BEGIN Records for the task
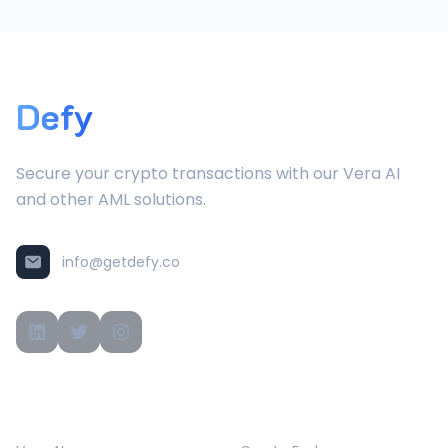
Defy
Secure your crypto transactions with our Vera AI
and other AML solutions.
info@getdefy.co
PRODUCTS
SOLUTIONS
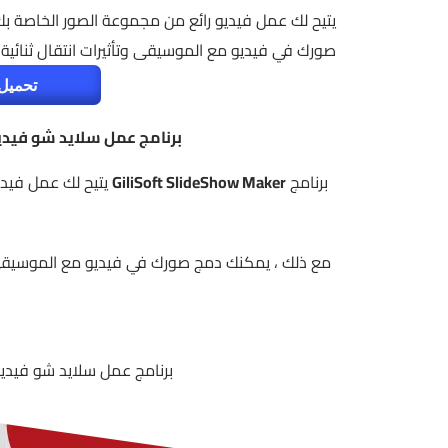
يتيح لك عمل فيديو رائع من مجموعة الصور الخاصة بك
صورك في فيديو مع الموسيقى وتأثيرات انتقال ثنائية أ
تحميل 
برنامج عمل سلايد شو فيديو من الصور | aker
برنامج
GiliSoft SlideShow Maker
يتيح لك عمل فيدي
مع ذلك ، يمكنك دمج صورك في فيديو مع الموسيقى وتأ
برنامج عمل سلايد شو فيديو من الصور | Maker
END Records for the task
BEGIN Records for the task
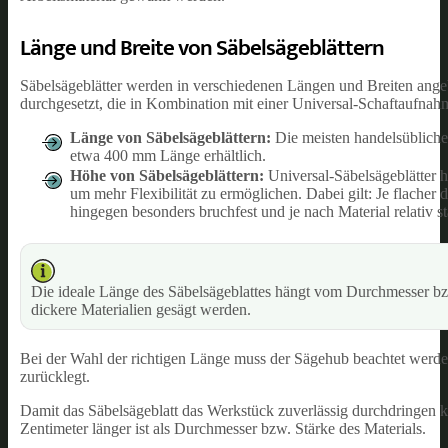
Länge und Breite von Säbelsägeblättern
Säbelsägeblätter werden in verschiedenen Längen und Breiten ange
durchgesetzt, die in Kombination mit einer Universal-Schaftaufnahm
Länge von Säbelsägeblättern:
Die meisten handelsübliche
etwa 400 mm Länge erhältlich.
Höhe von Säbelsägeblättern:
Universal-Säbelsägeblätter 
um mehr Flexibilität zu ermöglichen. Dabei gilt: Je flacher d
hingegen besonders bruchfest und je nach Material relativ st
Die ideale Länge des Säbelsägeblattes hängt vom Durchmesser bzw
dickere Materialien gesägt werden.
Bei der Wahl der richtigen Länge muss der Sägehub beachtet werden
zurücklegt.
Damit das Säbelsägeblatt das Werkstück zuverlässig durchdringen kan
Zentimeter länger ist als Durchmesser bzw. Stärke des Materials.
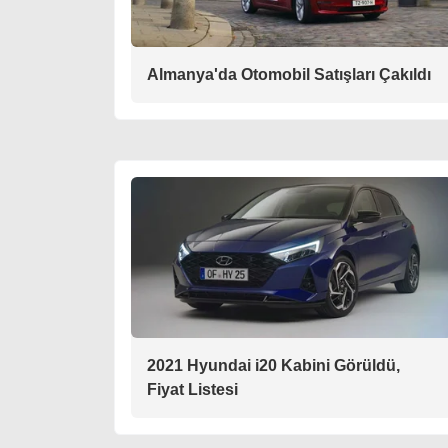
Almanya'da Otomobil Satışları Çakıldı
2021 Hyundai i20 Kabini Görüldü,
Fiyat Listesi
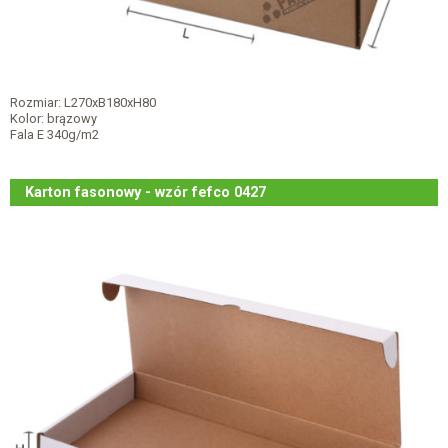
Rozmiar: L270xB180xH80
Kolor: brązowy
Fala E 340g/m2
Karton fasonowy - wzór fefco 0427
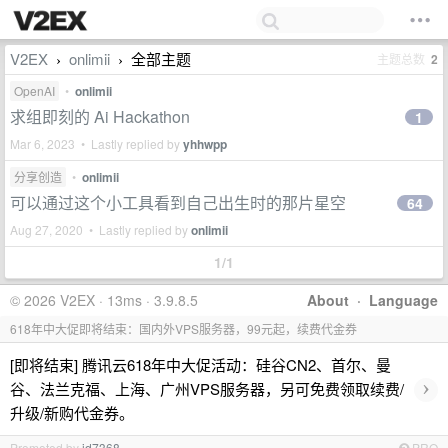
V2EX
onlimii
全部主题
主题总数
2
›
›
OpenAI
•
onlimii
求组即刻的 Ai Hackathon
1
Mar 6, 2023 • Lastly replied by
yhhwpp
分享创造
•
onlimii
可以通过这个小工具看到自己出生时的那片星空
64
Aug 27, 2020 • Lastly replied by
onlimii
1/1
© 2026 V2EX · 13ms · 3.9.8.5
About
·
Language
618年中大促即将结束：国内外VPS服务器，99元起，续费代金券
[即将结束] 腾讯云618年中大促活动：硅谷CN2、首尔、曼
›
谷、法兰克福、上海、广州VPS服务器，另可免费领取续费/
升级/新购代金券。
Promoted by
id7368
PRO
END Records for the task
Copy out everything from the line containing "Rozmiar: L270xB180xH80" down to the line containing "Karton fasonowy - wzór fefco 0427", including both of those lines.

Rozmiar: L270xB180xH80
Kolor: brązowy
Fala E 340g/m2
Karton fasonowy - wzór fefco 0427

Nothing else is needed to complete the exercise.